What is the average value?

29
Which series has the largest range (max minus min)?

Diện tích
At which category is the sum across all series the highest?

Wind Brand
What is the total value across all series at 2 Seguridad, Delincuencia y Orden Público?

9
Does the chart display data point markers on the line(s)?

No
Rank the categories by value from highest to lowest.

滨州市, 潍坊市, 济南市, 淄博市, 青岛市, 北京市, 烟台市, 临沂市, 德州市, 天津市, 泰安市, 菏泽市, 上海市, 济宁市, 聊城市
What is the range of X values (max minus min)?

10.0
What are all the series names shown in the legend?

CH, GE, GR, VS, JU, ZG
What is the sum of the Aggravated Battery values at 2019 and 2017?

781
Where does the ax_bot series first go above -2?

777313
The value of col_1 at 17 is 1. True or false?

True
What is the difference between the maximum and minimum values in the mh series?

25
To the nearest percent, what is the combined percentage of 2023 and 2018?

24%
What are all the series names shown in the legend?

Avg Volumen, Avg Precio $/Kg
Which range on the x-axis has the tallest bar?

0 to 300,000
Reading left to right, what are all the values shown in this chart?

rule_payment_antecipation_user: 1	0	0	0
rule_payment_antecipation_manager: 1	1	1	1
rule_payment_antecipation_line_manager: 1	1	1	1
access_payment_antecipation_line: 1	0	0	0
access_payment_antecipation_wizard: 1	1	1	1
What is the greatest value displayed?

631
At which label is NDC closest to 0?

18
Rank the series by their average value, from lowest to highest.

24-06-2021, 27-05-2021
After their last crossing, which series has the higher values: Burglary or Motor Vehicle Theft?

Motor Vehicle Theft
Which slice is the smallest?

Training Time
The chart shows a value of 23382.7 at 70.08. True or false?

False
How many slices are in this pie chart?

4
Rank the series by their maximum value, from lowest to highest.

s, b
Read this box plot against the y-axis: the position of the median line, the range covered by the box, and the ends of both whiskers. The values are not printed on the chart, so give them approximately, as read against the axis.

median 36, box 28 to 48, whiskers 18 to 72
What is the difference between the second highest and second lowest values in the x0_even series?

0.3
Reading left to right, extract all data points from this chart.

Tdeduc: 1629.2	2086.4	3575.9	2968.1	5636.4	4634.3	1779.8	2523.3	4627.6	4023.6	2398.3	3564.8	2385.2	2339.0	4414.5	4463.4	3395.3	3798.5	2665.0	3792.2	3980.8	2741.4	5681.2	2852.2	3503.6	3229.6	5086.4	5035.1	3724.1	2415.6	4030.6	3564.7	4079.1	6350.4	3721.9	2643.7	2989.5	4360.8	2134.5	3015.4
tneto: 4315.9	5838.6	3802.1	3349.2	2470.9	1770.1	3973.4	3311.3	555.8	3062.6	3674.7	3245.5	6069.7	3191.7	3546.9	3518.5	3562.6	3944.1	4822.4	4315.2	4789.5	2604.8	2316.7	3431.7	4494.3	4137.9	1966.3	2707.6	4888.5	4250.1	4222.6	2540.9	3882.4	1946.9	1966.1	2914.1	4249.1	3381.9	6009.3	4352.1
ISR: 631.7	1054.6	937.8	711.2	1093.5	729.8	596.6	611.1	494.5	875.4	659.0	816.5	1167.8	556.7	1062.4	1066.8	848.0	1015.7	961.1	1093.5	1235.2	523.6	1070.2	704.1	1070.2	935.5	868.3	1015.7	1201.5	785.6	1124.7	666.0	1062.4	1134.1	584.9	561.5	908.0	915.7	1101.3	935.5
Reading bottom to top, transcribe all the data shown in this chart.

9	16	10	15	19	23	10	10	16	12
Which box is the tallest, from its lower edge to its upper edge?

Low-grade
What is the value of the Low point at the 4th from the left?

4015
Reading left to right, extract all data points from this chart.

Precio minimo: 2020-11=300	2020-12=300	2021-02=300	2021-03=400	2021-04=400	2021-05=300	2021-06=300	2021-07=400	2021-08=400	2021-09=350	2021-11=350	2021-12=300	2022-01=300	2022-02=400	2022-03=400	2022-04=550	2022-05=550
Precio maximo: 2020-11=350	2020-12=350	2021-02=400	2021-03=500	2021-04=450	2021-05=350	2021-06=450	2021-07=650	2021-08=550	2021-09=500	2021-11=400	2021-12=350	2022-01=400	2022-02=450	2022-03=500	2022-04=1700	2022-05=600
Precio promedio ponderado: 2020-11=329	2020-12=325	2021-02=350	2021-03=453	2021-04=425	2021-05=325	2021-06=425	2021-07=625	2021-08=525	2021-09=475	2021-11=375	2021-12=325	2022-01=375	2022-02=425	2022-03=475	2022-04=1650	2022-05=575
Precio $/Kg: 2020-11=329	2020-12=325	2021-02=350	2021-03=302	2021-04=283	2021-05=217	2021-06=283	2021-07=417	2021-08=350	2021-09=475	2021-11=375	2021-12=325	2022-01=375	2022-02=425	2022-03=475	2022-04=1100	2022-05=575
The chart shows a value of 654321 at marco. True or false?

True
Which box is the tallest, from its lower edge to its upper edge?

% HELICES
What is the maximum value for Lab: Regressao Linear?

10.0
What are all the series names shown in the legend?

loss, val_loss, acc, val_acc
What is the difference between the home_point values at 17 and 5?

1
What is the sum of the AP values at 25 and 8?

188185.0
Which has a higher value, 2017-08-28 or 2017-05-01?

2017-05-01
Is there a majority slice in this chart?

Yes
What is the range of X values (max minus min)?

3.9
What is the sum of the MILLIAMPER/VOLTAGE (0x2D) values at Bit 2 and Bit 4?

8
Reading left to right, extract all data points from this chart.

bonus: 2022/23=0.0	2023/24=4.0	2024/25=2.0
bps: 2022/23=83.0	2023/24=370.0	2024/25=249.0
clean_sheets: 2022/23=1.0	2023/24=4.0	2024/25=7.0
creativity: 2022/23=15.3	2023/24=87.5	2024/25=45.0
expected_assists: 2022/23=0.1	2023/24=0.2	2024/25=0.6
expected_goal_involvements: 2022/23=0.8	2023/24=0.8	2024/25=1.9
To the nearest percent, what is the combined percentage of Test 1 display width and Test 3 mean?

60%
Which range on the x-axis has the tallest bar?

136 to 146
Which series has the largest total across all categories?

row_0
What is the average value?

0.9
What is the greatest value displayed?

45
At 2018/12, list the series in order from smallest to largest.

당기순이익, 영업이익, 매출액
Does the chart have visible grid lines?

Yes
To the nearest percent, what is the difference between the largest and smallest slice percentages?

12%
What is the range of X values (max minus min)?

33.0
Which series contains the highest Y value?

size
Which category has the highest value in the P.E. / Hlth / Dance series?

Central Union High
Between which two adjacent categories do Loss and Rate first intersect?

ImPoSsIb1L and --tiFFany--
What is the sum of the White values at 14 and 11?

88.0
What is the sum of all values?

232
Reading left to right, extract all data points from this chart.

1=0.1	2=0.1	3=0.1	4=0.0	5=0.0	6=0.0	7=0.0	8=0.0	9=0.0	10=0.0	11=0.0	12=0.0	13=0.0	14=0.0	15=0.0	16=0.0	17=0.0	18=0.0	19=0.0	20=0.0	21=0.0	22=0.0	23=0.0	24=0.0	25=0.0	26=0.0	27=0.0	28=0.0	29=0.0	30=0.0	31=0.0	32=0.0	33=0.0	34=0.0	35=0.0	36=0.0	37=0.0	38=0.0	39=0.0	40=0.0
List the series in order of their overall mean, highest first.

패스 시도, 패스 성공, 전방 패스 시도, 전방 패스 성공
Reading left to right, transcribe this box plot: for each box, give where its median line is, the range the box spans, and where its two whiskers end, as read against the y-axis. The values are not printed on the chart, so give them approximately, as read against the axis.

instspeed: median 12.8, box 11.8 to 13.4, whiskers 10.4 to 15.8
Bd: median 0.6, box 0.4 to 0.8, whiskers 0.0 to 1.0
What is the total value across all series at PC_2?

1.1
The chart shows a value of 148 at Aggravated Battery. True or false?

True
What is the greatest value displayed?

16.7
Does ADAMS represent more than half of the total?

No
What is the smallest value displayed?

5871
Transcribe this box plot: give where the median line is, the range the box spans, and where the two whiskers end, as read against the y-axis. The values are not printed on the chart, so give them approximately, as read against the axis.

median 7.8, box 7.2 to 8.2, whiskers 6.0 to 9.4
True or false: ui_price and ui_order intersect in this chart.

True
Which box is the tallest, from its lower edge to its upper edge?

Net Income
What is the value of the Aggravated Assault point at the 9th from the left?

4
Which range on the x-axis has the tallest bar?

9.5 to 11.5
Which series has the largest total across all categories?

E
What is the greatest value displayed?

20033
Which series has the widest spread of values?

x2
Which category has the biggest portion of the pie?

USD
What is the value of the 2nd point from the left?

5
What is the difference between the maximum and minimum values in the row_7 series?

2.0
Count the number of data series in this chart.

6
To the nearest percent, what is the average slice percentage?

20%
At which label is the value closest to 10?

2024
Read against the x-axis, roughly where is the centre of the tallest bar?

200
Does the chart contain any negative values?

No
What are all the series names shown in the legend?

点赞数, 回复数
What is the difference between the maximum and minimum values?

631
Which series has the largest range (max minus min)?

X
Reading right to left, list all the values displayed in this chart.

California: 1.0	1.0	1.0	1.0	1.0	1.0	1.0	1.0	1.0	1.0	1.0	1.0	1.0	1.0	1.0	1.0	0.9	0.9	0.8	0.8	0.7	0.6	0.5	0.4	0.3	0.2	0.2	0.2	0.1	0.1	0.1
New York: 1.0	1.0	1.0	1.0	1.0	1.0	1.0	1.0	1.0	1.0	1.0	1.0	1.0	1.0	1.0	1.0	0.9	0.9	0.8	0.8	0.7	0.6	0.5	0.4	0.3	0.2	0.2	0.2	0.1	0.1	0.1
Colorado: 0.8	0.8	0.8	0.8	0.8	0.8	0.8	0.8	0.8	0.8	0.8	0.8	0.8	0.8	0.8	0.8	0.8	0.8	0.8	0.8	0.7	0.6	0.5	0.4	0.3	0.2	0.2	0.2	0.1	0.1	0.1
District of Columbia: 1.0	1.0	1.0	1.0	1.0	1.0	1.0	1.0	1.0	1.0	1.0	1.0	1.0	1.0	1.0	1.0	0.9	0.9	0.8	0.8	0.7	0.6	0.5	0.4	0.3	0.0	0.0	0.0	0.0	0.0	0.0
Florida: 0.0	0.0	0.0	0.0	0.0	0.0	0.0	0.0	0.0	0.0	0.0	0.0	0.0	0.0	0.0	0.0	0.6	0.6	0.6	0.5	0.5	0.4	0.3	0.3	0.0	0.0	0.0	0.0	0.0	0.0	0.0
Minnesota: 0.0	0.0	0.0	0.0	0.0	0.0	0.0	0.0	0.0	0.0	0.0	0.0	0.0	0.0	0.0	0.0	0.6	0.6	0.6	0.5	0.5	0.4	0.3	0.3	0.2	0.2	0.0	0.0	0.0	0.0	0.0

● ● ● ●

# Exercise brief:
Can you copy out the listing verbatim, from its start through the line containing "What is the total value across all series at 2", with nothing after that line?

# Answer:
What is the average value?

29
Which series has the largest range (max minus min)?

Diện tích
At which category is the sum across all series the highest?

Wind Brand
What is the total value across all series at 2 Seguridad, Delincuencia y Orden Público?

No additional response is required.